[[ DATA LISTING, beginning ]]
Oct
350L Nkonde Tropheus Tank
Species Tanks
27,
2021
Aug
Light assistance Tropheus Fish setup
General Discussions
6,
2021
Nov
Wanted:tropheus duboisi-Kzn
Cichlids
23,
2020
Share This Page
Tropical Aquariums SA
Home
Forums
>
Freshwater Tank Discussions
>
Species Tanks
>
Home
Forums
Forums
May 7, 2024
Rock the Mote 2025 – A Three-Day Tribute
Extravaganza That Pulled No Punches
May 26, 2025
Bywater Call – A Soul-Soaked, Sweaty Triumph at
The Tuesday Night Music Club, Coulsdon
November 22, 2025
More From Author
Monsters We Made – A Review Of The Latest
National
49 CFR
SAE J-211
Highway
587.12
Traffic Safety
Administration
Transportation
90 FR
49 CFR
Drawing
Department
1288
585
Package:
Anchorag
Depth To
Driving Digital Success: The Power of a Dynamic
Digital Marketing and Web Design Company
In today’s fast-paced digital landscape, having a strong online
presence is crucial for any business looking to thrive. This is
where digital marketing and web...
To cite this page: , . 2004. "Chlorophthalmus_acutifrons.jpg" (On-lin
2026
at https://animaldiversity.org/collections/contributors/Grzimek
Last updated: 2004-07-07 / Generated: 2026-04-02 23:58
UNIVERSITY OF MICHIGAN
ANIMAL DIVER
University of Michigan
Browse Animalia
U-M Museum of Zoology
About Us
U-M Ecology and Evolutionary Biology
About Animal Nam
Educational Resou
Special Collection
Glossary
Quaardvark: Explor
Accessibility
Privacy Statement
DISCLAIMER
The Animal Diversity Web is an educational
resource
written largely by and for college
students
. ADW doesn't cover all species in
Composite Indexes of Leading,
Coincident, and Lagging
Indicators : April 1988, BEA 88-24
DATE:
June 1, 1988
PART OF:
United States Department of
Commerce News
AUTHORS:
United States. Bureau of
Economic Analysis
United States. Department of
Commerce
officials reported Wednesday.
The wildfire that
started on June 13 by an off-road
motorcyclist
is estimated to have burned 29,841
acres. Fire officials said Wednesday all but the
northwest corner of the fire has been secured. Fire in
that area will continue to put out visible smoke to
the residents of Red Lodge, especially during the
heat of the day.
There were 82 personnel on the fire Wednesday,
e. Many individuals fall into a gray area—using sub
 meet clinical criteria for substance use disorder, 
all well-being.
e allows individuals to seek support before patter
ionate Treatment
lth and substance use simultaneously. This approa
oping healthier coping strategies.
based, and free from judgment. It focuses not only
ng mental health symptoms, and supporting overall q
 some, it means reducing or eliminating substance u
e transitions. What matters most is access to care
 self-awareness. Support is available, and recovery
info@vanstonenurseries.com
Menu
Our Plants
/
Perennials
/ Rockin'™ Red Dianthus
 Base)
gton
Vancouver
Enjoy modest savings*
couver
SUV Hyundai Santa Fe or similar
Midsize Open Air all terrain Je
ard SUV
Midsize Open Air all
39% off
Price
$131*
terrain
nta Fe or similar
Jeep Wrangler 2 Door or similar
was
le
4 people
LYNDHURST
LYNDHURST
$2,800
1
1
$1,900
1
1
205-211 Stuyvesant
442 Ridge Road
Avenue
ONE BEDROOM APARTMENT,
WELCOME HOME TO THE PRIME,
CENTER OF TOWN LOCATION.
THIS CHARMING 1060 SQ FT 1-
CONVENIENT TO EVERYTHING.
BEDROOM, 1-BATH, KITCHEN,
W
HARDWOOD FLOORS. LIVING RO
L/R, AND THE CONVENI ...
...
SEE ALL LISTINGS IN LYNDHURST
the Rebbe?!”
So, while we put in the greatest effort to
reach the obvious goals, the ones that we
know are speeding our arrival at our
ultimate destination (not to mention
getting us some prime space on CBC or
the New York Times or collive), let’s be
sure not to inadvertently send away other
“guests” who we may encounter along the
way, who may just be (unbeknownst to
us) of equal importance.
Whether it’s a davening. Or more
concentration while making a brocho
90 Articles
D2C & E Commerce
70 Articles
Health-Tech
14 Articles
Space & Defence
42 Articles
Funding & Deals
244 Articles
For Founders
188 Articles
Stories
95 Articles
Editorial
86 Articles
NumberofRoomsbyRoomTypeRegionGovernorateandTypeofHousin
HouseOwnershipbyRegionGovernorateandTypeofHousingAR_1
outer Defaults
[[ DATA LISTING, end ]]
[[ DATA LISTING, beginning ]]
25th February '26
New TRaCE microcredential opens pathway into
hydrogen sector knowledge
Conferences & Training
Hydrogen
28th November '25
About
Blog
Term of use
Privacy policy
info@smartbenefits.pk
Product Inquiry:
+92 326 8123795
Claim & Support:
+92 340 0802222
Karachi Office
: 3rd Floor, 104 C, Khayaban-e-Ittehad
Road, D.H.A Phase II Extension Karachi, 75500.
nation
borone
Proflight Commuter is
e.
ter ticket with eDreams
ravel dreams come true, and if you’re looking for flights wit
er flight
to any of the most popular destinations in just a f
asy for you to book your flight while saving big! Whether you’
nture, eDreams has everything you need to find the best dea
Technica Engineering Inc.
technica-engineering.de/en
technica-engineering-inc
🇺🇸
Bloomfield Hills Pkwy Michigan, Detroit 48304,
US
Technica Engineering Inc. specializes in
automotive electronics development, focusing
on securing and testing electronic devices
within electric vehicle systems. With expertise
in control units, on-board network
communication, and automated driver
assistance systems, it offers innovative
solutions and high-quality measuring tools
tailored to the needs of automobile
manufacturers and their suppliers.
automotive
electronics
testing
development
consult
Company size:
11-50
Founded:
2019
[[ DATA LISTING, end ]]
▶ WHAT YOU NEED TO DO
Pull each line containing the word "testing" out of the data above.

▶ ANSWER TO THIS TASK
on securing and testing electronic devices
testing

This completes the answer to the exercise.